Given request 1 - Please list every measuring instrument named in the passage below on cloud liquid water spectra.
Given request 2 -
For the passage below on cloud liquid water spectra, decide whether each statement agrees with it. Answer yes or no and quote the words that settle it.
(a) The King probe data showed spurious scale breaks.
(b) For ASTEX, the scaling range runs from 60 m to 60 km.
(c) The full FIRE 87 King LWC database gives β = 1.56 ± 0.06 over 20 m to 20 km.
Given request 3 - Extend the passage below on cloud liquid water spectra, starting after its final sentence.

═══ Source extract ═══

Comparing the spectral responses of different instruments to natural LWC variability, the authors find scale breaks (characteristic scales separating two distinct power law regimes) that are spurious, being traceable to well-documented idiosyncrasies of the Johnson–Williams probe and forward scattering spectrometer probes. In data from the King probe, the authors find no such artifacts; all spectra are of the scale-invariant form k−β with exponents β in the range 1.1–1.7, depending on the flight. Using the whole FIRE 87 King LWC database, the authors find power-law behavior with β = 1.56 ± 0.06 from 20 m to 20 km. From a spectral vantage point, the ASTEX cloud system behaves statistically like a scaled-up version of FIRE 87: a similar exponent β = 1.43 ± 0.08 is obtained, but the scaling range is shifted to [60 m, 60 km], possibly due to the 2–3 times greater boundary layer thickness.

═══ Material ═══

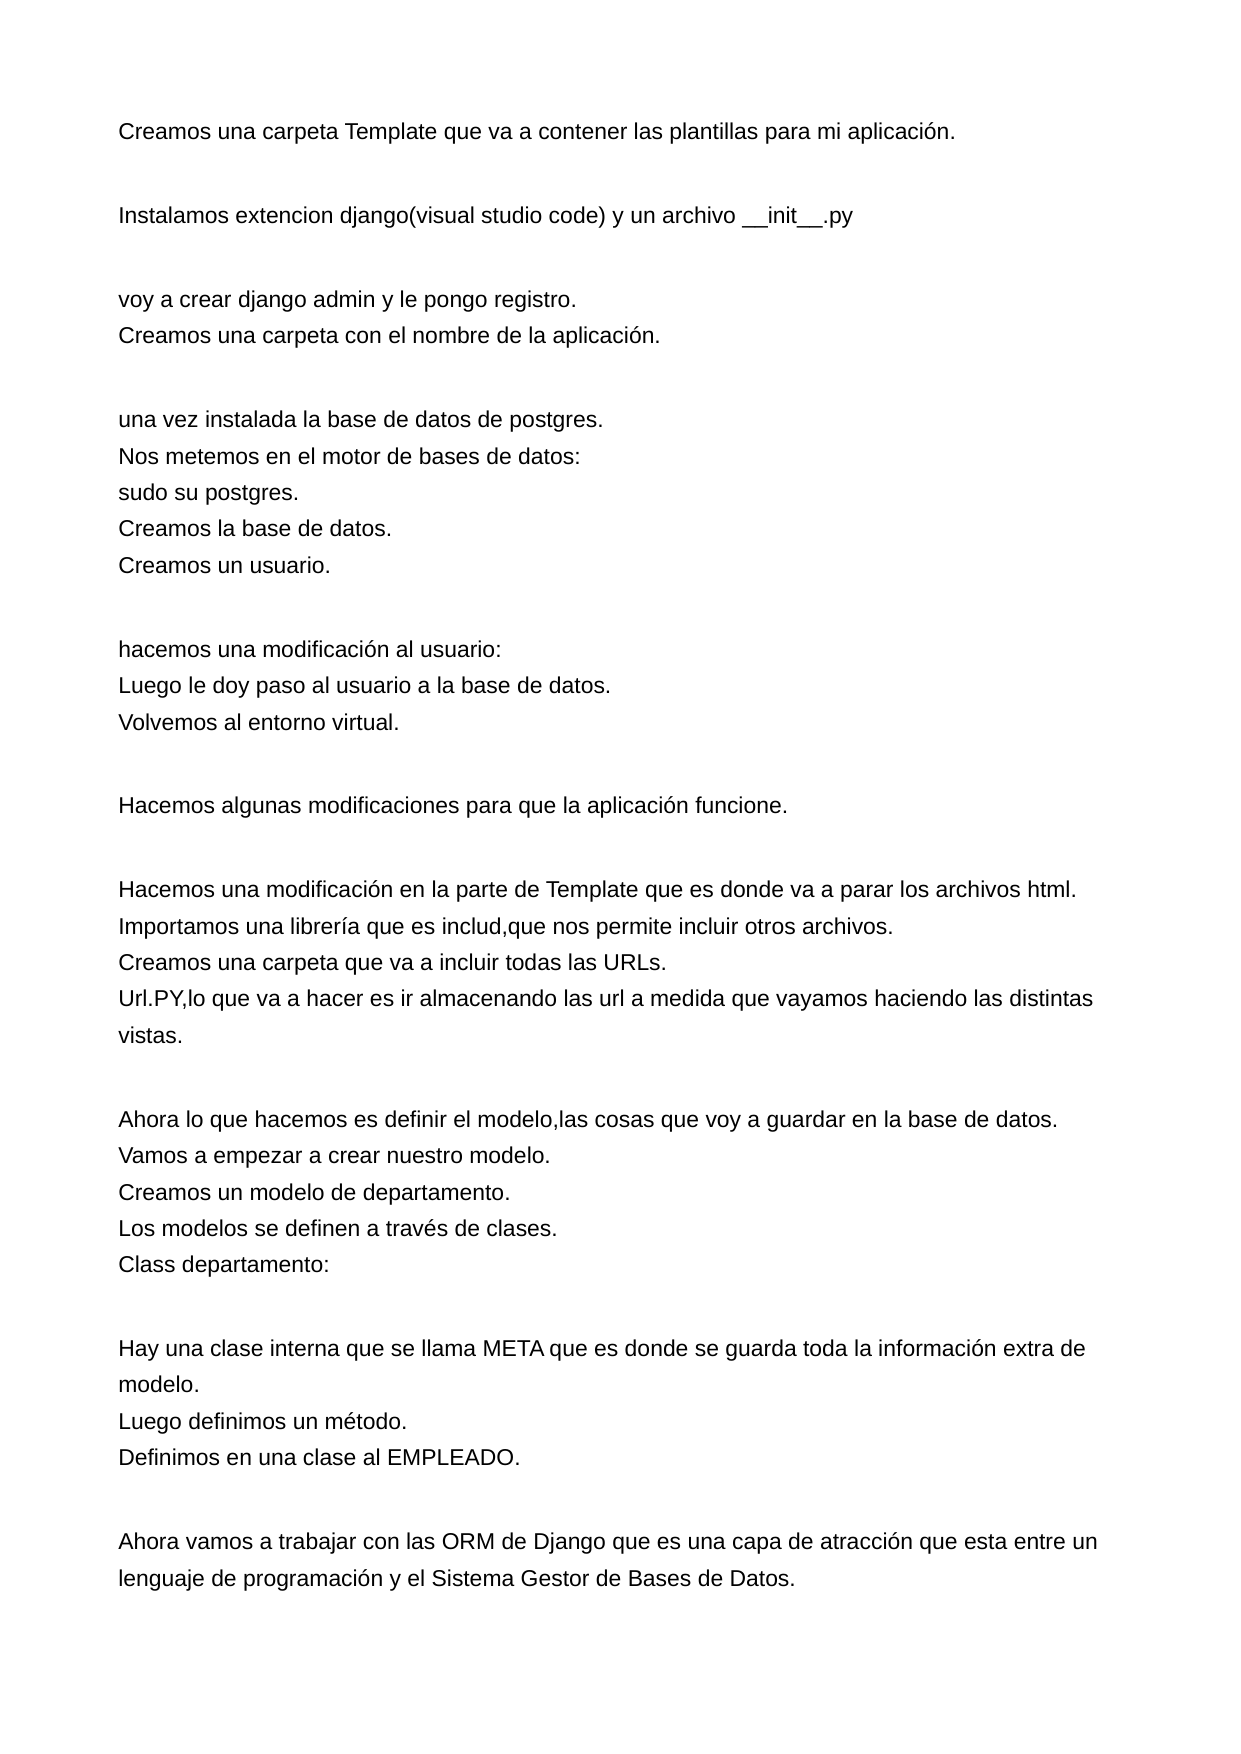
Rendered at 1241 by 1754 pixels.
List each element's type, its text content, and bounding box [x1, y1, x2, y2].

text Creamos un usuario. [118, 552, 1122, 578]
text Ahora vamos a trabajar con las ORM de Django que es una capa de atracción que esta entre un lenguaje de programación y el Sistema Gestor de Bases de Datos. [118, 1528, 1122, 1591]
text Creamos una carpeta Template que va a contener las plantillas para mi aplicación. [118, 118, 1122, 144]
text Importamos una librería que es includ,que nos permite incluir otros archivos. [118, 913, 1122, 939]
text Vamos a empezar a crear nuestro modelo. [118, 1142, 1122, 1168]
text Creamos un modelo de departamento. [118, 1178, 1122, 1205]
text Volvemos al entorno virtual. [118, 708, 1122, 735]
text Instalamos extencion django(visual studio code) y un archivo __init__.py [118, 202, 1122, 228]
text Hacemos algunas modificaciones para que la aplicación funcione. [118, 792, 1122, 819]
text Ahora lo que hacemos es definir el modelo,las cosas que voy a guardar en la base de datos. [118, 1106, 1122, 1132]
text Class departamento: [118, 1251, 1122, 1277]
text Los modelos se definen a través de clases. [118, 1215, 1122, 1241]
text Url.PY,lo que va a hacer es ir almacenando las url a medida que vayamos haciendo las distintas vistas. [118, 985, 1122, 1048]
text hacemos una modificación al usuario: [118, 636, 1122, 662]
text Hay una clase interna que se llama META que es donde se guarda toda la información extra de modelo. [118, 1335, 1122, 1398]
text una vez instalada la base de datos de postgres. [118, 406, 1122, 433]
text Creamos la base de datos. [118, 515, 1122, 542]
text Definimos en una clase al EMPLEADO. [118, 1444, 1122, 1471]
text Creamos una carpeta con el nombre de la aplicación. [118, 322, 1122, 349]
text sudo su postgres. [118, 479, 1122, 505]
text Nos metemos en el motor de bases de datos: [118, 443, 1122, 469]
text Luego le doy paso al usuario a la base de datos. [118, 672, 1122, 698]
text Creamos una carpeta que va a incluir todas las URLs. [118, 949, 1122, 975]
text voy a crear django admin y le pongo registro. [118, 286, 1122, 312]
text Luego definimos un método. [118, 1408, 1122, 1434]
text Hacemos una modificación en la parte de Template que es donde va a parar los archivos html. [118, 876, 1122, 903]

═══

Right answer 1 -
- Johnson–Williams probe
- forward scattering spectrometer probes
- King probe

Right answer 2 -
(a) No: "In data from the King probe, the authors find no such artifacts"
(b) Yes: "the scaling range is shifted to [60 m, 60 km]"
(c) Yes: "the authors find power-law behavior with β = 1.56 ± 0.06 from 20 m to 20 km"

Right answer 3 -
Finally, the authors reassess the usefulness of spectral analysis:
• Its main shortcoming is ambiguity: very different looking stochastic processes can yield similar, even identical, spectra. This problem impedes accurate modeling of the LWC data and, ultimately, is why multifractal methods are required.
• Its main asset is applicability in stationary and nonstationary situations alike and, in conjunction with scaling, it can be used to detect nonstationary behavior in data.
Having β > 1, LWC fields in marine Sc are nonstationary within the scaling range and stationary only at larger scales. Nonstationarity implies long-range correlations, and we demonstrate the damage these cause when tying to estimate means and standard deviations with limited amounts of LWC data.